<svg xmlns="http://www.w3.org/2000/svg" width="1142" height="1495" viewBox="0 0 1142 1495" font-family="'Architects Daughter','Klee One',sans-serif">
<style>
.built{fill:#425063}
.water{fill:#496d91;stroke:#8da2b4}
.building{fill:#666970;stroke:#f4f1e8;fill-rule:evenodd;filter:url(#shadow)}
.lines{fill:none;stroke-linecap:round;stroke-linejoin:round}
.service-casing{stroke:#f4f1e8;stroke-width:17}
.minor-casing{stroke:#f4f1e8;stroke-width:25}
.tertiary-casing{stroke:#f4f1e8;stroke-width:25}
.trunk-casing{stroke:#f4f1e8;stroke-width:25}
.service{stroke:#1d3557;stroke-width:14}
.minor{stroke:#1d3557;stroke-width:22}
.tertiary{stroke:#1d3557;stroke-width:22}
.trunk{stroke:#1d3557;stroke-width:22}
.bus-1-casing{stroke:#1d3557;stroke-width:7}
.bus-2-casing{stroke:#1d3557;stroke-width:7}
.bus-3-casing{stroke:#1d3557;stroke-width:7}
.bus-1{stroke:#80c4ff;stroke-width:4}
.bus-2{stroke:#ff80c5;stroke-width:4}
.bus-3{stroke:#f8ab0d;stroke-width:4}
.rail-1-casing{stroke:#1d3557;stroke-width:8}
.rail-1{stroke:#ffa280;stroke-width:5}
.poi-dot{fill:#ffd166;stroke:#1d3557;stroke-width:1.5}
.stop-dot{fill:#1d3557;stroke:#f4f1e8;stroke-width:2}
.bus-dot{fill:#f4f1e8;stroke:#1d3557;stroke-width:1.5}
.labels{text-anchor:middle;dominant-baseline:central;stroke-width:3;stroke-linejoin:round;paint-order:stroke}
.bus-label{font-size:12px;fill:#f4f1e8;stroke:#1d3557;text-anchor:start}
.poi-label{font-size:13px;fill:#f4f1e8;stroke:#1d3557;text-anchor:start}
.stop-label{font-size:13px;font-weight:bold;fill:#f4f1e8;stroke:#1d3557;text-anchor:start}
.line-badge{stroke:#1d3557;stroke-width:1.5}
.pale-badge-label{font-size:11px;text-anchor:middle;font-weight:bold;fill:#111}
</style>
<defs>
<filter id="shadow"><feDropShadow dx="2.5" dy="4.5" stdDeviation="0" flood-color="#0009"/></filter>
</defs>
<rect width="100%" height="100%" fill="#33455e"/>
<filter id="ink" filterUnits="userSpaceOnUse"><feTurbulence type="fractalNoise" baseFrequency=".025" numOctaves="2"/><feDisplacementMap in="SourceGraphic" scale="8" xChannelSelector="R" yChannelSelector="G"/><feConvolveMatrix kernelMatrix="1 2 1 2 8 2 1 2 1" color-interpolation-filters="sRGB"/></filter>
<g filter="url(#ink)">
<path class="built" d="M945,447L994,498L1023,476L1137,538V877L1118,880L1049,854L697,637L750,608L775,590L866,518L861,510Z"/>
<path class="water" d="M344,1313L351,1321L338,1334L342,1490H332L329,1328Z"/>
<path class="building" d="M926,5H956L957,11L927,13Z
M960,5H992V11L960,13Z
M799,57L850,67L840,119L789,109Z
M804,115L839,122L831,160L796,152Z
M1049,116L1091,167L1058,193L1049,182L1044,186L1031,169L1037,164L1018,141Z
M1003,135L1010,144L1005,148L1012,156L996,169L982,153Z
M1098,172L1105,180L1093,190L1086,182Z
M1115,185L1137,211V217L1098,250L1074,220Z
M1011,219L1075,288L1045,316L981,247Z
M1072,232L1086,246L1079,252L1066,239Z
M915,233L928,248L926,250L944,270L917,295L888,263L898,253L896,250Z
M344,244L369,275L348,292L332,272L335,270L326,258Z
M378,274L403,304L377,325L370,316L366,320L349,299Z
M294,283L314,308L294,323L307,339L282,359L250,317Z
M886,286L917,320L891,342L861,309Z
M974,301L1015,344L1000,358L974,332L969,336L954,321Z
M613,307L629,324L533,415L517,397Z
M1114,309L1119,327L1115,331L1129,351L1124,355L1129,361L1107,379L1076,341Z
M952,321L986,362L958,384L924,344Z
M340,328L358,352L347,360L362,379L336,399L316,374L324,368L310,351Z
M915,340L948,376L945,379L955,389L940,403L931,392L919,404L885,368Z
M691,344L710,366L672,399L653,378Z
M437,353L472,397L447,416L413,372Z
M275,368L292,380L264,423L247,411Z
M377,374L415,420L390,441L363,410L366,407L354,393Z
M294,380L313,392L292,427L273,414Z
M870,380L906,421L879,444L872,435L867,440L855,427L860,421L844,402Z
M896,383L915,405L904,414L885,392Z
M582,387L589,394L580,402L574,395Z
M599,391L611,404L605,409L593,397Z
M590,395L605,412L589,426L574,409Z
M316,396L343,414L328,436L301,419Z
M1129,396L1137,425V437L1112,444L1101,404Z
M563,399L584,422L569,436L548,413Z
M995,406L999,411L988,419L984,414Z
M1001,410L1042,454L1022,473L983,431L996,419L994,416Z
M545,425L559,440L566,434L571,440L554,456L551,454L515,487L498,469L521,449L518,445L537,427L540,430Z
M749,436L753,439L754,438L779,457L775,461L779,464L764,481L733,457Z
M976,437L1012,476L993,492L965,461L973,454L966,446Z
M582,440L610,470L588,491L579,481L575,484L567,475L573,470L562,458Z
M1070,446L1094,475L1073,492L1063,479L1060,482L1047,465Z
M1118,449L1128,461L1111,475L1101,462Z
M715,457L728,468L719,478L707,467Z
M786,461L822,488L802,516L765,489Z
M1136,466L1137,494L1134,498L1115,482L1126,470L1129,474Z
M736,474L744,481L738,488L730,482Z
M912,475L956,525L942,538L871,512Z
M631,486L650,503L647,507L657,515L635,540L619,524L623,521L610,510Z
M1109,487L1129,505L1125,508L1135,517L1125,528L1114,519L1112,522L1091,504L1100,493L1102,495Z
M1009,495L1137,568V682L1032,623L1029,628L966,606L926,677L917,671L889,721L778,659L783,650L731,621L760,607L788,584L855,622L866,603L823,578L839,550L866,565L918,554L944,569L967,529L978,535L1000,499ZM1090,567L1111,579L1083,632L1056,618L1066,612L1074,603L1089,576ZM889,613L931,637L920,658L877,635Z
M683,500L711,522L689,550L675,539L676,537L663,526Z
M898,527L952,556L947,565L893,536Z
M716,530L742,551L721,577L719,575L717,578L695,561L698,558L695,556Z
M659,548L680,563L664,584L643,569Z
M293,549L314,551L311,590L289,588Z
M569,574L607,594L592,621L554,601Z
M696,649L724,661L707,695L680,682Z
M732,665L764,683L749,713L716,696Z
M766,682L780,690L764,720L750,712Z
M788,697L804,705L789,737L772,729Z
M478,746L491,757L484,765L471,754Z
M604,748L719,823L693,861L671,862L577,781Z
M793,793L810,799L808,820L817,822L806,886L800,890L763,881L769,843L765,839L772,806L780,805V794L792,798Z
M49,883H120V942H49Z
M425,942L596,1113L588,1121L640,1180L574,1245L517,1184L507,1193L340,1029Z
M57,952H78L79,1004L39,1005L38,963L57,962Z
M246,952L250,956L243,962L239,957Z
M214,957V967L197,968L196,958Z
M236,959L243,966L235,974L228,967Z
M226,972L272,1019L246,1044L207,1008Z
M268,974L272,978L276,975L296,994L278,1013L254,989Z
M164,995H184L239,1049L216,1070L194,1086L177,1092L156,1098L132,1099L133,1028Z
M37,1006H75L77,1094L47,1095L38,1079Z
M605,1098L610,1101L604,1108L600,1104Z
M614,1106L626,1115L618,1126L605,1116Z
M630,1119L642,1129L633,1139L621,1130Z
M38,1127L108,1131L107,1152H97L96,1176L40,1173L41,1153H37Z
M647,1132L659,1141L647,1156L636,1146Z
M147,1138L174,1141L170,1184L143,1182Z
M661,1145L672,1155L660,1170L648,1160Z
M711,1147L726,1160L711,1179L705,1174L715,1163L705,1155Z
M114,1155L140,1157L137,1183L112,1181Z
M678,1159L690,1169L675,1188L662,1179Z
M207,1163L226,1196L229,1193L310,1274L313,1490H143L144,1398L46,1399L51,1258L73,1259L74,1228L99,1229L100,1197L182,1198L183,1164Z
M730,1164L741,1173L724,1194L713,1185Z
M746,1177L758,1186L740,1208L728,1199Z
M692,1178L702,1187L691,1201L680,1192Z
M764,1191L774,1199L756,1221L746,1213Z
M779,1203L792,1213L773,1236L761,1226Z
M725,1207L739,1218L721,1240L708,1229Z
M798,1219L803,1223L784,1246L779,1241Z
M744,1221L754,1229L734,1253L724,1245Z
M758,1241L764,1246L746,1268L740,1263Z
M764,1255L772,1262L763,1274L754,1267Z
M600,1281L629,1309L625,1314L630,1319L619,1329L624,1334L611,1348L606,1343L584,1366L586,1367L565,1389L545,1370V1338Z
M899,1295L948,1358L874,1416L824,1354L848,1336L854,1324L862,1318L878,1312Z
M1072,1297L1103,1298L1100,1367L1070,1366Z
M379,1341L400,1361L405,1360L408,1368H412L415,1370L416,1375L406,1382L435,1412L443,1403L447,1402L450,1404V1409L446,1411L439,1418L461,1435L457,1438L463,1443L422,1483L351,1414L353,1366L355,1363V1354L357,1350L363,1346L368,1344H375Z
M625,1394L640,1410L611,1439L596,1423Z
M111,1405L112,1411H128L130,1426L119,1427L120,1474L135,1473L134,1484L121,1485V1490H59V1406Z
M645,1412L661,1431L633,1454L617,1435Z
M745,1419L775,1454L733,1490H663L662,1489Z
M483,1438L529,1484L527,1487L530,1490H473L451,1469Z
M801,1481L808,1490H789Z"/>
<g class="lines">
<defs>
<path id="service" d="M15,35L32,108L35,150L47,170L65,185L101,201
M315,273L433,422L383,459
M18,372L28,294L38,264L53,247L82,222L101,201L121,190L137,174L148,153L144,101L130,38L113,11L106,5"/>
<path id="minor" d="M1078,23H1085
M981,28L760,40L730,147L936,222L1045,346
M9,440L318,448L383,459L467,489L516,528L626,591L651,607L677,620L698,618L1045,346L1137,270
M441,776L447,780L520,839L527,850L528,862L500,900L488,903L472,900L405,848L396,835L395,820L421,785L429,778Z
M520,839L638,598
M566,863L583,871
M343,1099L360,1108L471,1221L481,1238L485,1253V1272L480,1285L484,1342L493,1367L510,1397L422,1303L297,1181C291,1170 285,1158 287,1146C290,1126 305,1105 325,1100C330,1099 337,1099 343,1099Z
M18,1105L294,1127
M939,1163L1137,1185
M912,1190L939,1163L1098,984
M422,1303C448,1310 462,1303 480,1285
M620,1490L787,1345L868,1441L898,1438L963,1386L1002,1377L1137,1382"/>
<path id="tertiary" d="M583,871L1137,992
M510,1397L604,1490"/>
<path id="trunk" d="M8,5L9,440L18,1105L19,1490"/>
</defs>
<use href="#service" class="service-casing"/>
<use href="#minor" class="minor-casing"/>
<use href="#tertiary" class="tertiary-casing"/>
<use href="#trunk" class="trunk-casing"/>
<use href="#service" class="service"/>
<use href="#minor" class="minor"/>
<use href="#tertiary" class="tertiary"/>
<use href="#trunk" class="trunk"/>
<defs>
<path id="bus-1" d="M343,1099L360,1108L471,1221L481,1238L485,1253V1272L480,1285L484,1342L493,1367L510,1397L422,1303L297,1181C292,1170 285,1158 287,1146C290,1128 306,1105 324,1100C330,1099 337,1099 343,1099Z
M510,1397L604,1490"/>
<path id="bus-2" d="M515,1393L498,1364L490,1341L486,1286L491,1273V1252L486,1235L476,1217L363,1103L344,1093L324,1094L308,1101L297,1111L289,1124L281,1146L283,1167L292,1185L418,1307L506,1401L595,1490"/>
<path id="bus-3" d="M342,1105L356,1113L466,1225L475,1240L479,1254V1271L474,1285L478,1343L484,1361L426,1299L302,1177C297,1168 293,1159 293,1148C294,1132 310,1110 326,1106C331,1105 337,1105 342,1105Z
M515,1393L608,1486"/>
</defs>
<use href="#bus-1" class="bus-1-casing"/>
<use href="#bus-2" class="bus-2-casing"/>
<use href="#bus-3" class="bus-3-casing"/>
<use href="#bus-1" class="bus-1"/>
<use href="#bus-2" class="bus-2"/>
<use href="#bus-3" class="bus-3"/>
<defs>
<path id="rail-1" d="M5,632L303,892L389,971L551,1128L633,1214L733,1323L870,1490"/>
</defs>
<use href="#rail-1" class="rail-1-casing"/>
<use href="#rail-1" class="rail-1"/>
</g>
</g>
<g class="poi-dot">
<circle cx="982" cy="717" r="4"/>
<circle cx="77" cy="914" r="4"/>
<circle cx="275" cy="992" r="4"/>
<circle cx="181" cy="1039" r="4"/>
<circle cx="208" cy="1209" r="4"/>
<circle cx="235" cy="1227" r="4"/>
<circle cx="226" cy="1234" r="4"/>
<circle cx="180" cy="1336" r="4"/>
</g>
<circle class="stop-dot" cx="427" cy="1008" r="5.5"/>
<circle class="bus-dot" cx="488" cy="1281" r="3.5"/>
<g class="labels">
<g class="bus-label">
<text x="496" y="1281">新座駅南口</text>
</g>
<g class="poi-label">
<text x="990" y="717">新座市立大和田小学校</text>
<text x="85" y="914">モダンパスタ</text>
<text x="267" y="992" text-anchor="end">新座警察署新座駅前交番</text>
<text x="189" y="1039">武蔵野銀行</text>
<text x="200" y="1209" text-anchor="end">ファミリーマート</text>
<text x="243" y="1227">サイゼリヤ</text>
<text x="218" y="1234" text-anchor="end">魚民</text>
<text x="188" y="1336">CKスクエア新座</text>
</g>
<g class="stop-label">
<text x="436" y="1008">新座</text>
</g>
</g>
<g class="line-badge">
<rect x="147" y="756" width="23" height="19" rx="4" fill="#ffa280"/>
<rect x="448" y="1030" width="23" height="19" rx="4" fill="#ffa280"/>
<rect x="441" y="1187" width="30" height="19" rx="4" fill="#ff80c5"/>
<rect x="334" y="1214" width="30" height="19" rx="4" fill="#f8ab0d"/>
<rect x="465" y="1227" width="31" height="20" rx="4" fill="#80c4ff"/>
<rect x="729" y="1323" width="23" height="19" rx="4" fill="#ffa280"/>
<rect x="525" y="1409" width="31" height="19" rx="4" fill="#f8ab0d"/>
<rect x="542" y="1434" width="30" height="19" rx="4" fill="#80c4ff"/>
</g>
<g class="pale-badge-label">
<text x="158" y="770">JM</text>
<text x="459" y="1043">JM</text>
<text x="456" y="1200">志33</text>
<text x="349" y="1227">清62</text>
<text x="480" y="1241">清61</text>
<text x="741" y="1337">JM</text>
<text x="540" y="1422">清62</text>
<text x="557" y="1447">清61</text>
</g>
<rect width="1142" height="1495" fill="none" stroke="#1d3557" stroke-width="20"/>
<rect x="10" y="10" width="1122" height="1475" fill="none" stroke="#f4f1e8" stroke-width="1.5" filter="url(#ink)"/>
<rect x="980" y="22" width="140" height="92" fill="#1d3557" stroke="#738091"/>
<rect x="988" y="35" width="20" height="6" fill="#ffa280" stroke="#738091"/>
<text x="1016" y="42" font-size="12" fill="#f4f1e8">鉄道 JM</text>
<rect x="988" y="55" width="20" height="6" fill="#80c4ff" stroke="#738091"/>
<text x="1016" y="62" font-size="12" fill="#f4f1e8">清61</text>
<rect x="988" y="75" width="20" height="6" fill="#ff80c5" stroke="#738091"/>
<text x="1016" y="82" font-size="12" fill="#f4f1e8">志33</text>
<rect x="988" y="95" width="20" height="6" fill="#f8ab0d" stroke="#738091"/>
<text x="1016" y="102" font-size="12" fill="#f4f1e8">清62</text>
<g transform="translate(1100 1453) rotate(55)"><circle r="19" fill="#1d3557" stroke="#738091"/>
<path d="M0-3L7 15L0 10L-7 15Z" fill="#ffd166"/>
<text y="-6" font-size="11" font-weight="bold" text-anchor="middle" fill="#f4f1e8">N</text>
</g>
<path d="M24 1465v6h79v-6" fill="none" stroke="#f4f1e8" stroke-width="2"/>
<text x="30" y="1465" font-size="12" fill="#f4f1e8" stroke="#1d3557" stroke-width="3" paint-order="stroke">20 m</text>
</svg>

• • • • • • •

> _ABOUT THIS TASK_: Check each line of the listing above for the string "round" and return those that contain it.

> _ANSWER TO THE PROBLEM_:
.lines{fill:none;stroke-linecap:round;stroke-linejoin:round}
.labels{text-anchor:middle;dominant-baseline:central;stroke-width:3;stroke-linejoin:round;paint-order:stroke}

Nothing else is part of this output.